Copy nothing but the lines below running from the line containing "13: (245, 244)" through the line containing "56: (369, 148)", both end lines included.

Start of Block

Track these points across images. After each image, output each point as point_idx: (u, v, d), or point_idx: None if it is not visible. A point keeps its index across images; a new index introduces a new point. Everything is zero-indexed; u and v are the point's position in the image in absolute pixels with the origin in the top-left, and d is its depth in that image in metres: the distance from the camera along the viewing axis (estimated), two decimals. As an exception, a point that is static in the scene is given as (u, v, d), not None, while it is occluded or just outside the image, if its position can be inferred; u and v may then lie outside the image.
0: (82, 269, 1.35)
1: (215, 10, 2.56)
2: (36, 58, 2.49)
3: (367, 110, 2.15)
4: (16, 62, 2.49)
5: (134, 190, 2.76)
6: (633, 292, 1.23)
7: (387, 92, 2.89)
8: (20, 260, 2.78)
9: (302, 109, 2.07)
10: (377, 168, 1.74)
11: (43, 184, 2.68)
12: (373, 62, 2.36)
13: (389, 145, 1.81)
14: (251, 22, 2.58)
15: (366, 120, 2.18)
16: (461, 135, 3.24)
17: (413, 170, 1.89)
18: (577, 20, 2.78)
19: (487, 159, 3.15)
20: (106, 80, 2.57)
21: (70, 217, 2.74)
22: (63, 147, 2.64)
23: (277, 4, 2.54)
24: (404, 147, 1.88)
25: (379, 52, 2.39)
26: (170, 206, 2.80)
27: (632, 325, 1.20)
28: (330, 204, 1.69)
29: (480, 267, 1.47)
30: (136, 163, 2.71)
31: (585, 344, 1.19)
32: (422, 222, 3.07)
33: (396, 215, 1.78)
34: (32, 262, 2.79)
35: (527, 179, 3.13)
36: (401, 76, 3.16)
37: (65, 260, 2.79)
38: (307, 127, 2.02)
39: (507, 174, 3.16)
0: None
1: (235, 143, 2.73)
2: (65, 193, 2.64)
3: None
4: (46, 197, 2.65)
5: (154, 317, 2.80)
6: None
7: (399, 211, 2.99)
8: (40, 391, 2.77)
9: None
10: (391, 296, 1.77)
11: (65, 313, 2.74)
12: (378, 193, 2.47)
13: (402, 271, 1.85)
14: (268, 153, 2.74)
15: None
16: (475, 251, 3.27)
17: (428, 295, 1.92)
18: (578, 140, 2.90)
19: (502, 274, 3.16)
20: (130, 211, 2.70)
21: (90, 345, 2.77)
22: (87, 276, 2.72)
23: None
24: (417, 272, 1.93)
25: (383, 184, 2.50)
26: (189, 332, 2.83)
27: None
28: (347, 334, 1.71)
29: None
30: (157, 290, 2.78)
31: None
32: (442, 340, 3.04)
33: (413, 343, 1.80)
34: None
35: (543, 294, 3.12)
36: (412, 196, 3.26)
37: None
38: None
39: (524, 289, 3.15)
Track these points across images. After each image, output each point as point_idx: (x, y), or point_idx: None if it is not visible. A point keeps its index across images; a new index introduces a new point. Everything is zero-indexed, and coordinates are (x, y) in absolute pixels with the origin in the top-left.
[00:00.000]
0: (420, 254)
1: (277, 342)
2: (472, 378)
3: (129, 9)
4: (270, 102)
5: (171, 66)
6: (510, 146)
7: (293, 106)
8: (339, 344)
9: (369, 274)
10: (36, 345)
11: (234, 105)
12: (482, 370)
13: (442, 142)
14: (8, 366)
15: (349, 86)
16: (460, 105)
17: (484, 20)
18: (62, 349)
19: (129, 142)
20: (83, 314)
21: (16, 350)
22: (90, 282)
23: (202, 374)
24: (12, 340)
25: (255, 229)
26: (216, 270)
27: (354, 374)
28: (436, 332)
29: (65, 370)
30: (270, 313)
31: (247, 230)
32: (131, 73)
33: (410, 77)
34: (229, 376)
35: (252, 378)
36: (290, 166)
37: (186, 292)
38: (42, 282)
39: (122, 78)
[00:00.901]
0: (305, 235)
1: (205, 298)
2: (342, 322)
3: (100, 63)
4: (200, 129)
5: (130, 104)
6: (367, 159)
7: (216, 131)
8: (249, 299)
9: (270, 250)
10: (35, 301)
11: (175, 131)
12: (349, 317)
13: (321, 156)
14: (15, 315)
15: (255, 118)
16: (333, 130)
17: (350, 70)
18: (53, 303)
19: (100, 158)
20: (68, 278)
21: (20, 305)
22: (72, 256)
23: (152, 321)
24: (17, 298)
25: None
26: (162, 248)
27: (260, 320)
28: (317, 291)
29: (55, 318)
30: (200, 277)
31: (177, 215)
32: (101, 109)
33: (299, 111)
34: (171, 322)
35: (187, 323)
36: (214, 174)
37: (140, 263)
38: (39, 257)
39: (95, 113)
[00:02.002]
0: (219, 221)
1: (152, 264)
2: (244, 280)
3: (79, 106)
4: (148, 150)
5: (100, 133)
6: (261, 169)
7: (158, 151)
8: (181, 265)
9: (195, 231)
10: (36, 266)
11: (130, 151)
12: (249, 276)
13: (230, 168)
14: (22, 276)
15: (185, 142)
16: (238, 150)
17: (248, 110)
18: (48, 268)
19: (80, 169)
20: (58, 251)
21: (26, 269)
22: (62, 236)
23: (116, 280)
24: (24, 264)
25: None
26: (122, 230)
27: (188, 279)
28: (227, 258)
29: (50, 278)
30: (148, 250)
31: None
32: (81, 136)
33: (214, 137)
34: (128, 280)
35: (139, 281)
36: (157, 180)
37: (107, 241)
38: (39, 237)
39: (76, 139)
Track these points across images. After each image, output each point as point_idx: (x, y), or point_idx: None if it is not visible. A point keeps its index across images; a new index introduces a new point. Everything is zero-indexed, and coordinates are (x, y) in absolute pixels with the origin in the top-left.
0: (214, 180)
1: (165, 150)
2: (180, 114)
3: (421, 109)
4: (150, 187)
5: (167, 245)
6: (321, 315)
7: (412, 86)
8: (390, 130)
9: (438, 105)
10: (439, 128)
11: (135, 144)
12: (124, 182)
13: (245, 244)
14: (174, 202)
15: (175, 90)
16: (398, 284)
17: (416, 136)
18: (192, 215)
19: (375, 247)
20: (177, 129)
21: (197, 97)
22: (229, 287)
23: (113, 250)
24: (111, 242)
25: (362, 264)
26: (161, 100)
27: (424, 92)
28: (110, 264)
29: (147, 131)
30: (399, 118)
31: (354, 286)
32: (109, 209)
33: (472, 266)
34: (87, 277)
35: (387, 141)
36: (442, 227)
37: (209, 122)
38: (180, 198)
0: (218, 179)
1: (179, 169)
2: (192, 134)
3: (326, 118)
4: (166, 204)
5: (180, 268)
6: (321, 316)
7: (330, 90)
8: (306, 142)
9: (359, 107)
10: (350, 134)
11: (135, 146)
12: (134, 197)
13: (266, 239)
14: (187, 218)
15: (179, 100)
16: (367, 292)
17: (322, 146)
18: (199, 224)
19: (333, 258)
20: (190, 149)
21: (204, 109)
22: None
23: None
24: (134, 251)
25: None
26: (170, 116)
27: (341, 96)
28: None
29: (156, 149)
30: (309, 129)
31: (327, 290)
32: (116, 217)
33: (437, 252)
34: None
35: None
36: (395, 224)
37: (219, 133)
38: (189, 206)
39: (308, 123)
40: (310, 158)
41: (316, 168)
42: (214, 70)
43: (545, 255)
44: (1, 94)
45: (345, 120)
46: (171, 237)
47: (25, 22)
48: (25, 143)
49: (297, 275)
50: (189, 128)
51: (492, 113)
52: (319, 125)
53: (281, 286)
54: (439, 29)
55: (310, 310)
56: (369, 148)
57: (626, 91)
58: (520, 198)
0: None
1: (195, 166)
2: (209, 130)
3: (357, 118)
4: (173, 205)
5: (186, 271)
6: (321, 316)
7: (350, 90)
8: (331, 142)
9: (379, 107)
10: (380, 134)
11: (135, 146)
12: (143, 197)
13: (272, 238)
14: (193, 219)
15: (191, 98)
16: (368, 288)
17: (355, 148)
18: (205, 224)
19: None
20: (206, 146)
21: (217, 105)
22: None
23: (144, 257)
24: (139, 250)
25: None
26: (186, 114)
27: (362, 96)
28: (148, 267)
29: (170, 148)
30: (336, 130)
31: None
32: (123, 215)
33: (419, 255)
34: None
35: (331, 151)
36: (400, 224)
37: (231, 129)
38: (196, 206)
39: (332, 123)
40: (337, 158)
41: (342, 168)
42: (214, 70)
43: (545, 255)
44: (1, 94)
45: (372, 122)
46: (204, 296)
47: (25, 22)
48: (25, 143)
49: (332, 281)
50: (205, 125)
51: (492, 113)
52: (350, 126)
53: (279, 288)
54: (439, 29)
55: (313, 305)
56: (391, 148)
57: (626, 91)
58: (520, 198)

End of Block

(Answer to the exercise)
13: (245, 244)
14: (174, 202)
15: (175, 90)
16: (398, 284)
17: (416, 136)
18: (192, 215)
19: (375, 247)
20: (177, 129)
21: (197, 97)
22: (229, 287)
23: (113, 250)
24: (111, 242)
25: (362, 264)
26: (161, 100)
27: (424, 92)
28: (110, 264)
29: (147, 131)
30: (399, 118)
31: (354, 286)
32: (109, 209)
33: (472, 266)
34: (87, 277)
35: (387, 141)
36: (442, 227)
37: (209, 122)
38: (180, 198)
0: (218, 179)
1: (179, 169)
2: (192, 134)
3: (326, 118)
4: (166, 204)
5: (180, 268)
6: (321, 316)
7: (330, 90)
8: (306, 142)
9: (359, 107)
10: (350, 134)
11: (135, 146)
12: (134, 197)
13: (266, 239)
14: (187, 218)
15: (179, 100)
16: (367, 292)
17: (322, 146)
18: (199, 224)
19: (333, 258)
20: (190, 149)
21: (204, 109)
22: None
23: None
24: (134, 251)
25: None
26: (170, 116)
27: (341, 96)
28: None
29: (156, 149)
30: (309, 129)
31: (327, 290)
32: (116, 217)
33: (437, 252)
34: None
35: None
36: (395, 224)
37: (219, 133)
38: (189, 206)
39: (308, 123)
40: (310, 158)
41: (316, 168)
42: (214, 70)
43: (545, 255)
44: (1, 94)
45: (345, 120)
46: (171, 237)
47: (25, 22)
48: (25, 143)
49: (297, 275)
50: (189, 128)
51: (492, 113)
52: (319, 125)
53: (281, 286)
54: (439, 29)
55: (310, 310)
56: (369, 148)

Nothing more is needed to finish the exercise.